Monday, April 20, 2009

Disappearing-highway video highlights mistakes of highway planners who underestimate the power of stormwater runoff into streams

6 comments:

Austin said...

Sweeeet! I'm now an official contributor to Aubunique rather than a member of the peanut gallery! Can I put this on my resume?

aubunique said...

Can't hurt.

Anonymous said...

Austin, did you design the road in that bridge? Is that why aub posted that video to help build your engineering resume?

Anonymous said...

If you watch the whole video you'll see that the road itself was designed as a low-water bridge with only a culvert under it instead of an actual bridge.
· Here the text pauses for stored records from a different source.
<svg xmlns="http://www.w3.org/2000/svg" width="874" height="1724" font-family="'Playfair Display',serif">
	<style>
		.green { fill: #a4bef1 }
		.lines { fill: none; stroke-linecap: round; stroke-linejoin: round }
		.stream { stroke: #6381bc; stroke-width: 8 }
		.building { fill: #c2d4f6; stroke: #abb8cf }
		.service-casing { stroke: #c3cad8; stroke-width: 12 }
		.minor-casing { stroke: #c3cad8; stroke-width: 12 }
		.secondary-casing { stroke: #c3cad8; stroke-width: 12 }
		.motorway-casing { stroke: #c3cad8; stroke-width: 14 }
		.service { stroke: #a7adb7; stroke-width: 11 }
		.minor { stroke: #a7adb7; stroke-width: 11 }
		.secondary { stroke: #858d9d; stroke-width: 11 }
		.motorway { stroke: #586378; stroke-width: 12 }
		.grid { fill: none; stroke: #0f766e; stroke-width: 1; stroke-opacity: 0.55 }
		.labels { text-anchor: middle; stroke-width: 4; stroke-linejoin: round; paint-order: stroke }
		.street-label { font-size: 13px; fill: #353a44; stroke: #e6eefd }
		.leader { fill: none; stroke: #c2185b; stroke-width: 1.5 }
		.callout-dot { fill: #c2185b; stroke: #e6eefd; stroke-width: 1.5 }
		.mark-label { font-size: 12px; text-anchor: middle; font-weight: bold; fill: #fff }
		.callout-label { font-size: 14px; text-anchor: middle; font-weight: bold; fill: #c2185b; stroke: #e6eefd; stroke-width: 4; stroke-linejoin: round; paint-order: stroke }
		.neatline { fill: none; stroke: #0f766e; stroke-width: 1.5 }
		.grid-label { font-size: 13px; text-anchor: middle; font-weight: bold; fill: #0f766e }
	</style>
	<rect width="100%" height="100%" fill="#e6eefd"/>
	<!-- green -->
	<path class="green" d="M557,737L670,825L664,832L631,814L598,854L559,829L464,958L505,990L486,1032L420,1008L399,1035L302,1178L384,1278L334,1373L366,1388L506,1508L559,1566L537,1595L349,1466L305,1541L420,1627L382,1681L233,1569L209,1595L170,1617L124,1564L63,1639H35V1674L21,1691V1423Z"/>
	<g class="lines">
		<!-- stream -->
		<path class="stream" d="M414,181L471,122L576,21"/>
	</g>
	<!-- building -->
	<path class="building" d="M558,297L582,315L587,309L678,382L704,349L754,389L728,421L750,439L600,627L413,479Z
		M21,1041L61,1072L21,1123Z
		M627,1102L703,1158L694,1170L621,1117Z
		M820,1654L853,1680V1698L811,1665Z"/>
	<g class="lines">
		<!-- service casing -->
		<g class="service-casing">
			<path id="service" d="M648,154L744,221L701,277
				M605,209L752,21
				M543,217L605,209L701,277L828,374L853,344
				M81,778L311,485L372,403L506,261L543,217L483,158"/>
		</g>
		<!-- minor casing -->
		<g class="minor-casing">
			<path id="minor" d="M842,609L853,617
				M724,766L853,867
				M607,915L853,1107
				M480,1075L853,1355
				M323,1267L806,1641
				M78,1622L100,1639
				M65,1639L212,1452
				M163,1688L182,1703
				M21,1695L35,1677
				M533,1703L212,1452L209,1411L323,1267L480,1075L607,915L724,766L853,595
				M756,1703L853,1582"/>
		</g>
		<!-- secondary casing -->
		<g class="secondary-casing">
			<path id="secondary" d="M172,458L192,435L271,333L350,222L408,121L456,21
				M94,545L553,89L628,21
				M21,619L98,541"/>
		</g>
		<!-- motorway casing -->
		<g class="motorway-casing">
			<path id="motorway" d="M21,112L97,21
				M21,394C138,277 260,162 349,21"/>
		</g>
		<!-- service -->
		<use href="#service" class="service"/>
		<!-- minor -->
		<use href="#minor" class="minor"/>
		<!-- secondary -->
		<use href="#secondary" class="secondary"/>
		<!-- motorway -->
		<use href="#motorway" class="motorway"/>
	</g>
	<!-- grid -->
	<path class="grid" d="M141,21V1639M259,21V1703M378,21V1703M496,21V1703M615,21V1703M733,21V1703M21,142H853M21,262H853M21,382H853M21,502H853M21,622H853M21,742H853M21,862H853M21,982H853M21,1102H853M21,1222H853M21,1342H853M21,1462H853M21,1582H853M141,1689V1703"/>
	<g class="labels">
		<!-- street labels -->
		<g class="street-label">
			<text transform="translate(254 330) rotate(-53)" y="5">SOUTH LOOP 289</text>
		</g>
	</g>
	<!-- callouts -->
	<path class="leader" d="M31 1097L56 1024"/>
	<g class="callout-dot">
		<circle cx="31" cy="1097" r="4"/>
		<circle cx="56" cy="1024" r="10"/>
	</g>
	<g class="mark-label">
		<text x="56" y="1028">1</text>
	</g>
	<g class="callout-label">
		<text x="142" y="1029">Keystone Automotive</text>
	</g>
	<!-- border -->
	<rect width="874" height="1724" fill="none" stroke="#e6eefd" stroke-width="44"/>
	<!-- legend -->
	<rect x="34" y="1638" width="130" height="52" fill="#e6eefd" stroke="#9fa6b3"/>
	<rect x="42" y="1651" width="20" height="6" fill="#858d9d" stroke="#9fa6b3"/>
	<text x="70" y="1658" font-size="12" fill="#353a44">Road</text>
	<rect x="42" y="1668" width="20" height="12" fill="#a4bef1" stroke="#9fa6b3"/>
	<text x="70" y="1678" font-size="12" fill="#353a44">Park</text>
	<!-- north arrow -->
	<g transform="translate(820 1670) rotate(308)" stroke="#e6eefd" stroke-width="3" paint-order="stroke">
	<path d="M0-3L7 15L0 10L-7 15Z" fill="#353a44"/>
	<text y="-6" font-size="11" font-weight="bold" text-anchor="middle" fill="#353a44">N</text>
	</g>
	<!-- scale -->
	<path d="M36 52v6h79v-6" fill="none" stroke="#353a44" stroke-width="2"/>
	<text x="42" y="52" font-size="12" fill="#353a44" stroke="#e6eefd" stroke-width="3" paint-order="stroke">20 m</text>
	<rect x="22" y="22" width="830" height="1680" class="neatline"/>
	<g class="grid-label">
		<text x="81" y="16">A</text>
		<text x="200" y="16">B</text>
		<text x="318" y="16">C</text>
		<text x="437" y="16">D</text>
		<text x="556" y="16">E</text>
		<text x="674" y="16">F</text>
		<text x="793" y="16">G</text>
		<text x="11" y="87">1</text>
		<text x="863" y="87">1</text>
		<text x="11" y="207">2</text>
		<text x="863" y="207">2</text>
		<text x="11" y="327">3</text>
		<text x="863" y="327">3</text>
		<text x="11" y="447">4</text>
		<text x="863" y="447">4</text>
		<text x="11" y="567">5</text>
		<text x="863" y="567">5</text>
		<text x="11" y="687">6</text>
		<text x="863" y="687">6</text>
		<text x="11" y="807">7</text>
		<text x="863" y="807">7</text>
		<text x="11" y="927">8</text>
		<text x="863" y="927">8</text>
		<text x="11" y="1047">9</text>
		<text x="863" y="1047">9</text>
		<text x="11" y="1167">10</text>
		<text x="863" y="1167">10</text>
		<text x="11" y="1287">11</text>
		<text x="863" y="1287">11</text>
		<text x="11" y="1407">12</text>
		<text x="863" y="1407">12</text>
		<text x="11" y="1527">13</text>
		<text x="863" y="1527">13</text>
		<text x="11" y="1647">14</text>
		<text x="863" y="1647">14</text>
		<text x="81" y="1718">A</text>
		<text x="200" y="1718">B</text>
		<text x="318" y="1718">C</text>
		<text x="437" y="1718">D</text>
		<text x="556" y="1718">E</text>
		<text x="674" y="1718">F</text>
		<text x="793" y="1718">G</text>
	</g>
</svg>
I doubt any engineer will step up and claim a part in that project.

Austin said...

I actually sent it to Aubrey to show him what was going to happen to the culvert in Town Branch that we tried to remove but met opposition. FYI, the road is in Maine, it's not a low water bridge (although it is acting that way since the culvert capacity was obviously exceeded), and I suspect there was a maintenance problem with the inlet prior to the storm (but that's just speculation on my part).

aubunique said...

Many stream crossings on roads in Northwest Arkansas have turned out to be low-water bridges because the culvert capacity is exceeded more often these days.
Thanks for telling us where it is from. Similar things could occur in evert state in the eastern half of the country.